-- Data records follows --
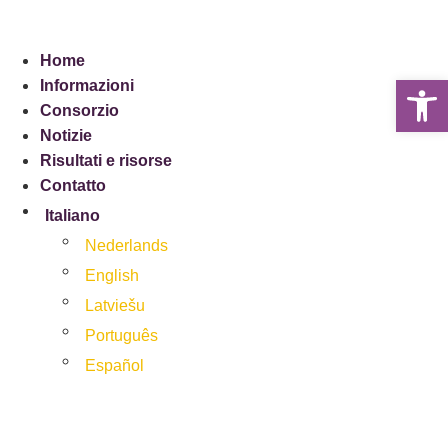
Home
Ap
Informazioni
Consorzio
Notizie
Risultati e risorse
Contatto
Italiano
Nederlands
English
Latviešu
Português
Español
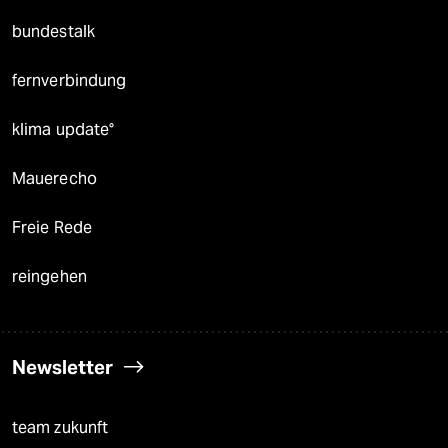
bundestalk
fernverbindung
klima update°
Mauerecho
Freie Rede
reingehen
Newsletter
team zukunft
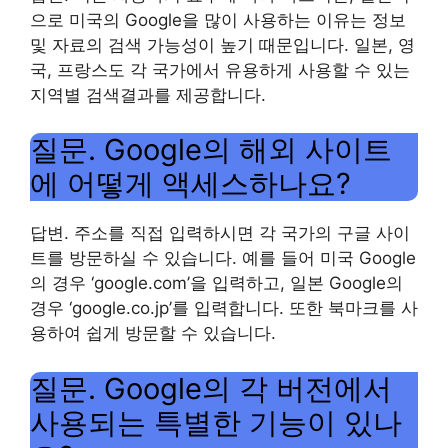
으로 미국의 Google을 많이 사용하는 이유는 정보
및 자료의 검색 가능성이 높기 때문입니다. 일본, 영
국, 프랑스도 각 국가에서 유용하게 사용할 수 있는
지역별 검색결과를 제공합니다.
질문. Google의 해외 사이트
에 어떻게 액세스하나요?
답변. 주소를 직접 입력하시면 각 국가의 구글 사이
트를 방문하실 수 있습니다. 예를 들어 미국 Google
의 경우 ‘google.com’을 입력하고, 일본 Google의
경우 ‘google.co.jp’를 입력합니다. 또한 북마크를 사
용하여 쉽게 방문할 수 있습니다.
질문. Google의 각 버전에서
사용되는 특별한 기능이 있나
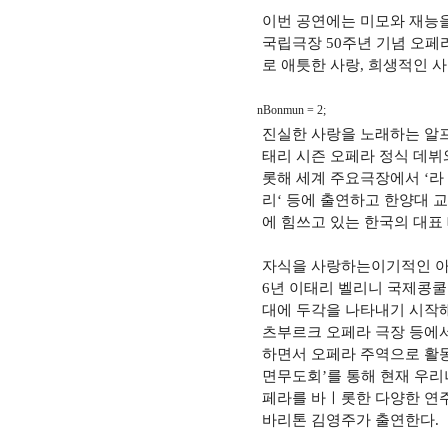
이번 공연에는 미모와 재능을
국립극장 50주년 기념 오페
로 애틋한 사랑, 희생적인 
nBonmun = 2;
진실한 사랑을 노래하는 알
태리 시즌 오페라 정식 데뷔
롯해 세계 주요극장에서 ‘라 
리‘ 등에 출연하고 한양대 
에 힘쓰고 있는 한국의 대표
자식을 사랑하는이기적인 아버
6년 이태리 벨리니 국제콩쿨
대에 두각을 나타내기 시작해,
츠부르크 오페라 극장 등에
하면서 오페라 주역으로 활동하
면무도회’를 통해 현재 우리
페라를 바ㅣ롯한 다양한 연
바리톤 김영주가 출연한다.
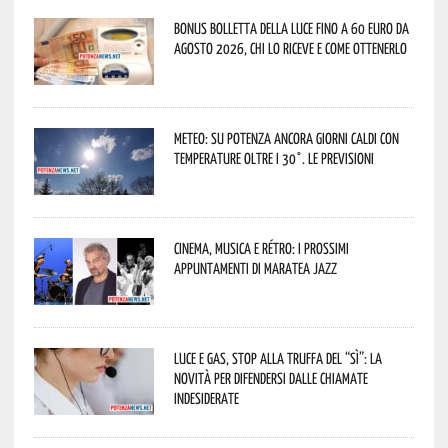
Bonus bolletta della luce fino a 60 euro da
agosto 2026, chi lo riceve e come ottenerlo
Meteo: su Potenza ancora giorni caldi con
temperature oltre i 30°. Le previsioni
Cinema, musica e rétro: i prossimi
appuntamenti di Maratea Jazz
Luce e gas, stop alla truffa del “Sì”: la
novità per difendersi dalle chiamate
indesiderate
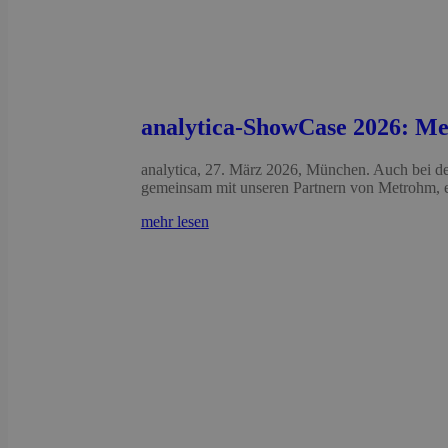
analytica-ShowCase 2026: Me
analytica, 27. März 2026, München. Auch bei d
gemeinsam mit unseren Partnern von Metrohm, e
mehr lesen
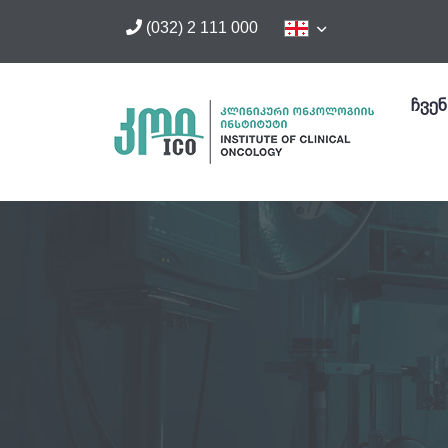
(032) 2 111 000
ჩვენ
-- Data records concluded --
▶ [What you should do]
Could you write out every line above exactly as it stands, with no images?

▶ [Worked solution]
Home
Ap
Informazioni
Consorzio
Notizie
Risultati e risorse
Contatto
Italiano
Nederlands
English
Latviešu
Português
Español
bundestalk
fernverbindung
klima update°
Mauerecho
Freie Rede
reingehen
Newsletter
team zukunft
으로 미국의 Google을 많이 사용하는 이유는 정보
및 자료의 검색 가능성이 높기 때문입니다. 일본, 영
국, 프랑스도 각 국가에서 유용하게 사용할 수 있는
지역별 검색결과를 제공합니다.
질문. Google의 해외 사이트
에 어떻게 액세스하나요?
답변. 주소를 직접 입력하시면 각 국가의 구글 사이
트를 방문하실 수 있습니다. 예를 들어 미국 Google
의 경우 ‘google.com’을 입력하고, 일본 Google의
경우 ‘google.co.jp’를 입력합니다. 또한 북마크를 사
용하여 쉽게 방문할 수 있습니다.
질문. Google의 각 버전에서
사용되는 특별한 기능이 있나
이번 공연에는 미모와 재능을
국립극장 50주년 기념 오페
로 애틋한 사랑, 희생적인 
nBonmun = 2;
진실한 사랑을 노래하는 알
태리 시즌 오페라 정식 데뷔
롯해 세계 주요극장에서 ‘라 
리‘ 등에 출연하고 한양대 
에 힘쓰고 있는 한국의 대표
자식을 사랑하는이기적인 아버
6년 이태리 벨리니 국제콩쿨
대에 두각을 나타내기 시작해,
츠부르크 오페라 극장 등에
하면서 오페라 주역으로 활동하
면무도회’를 통해 현재 우리
페라를 바ㅣ롯한 다양한 연
바리톤 김영주가 출연한다.
Bonus bolletta della luce fino a 60 euro da
agosto 2026, chi lo riceve e come ottenerlo
Meteo: su Potenza ancora giorni caldi con
temperature oltre i 30°. Le previsioni
Cinema, musica e rétro: i prossimi
appuntamenti di Maratea Jazz
Luce e gas, stop alla truffa del “Sì”: la
novità per difendersi dalle chiamate
indesiderate
analytica-ShowCase 2026: Me
analytica, 27. März 2026, München. Auch bei d
gemeinsam mit unseren Partnern von Metrohm, e
mehr lesen
(032) 2 111 000
ჩვენ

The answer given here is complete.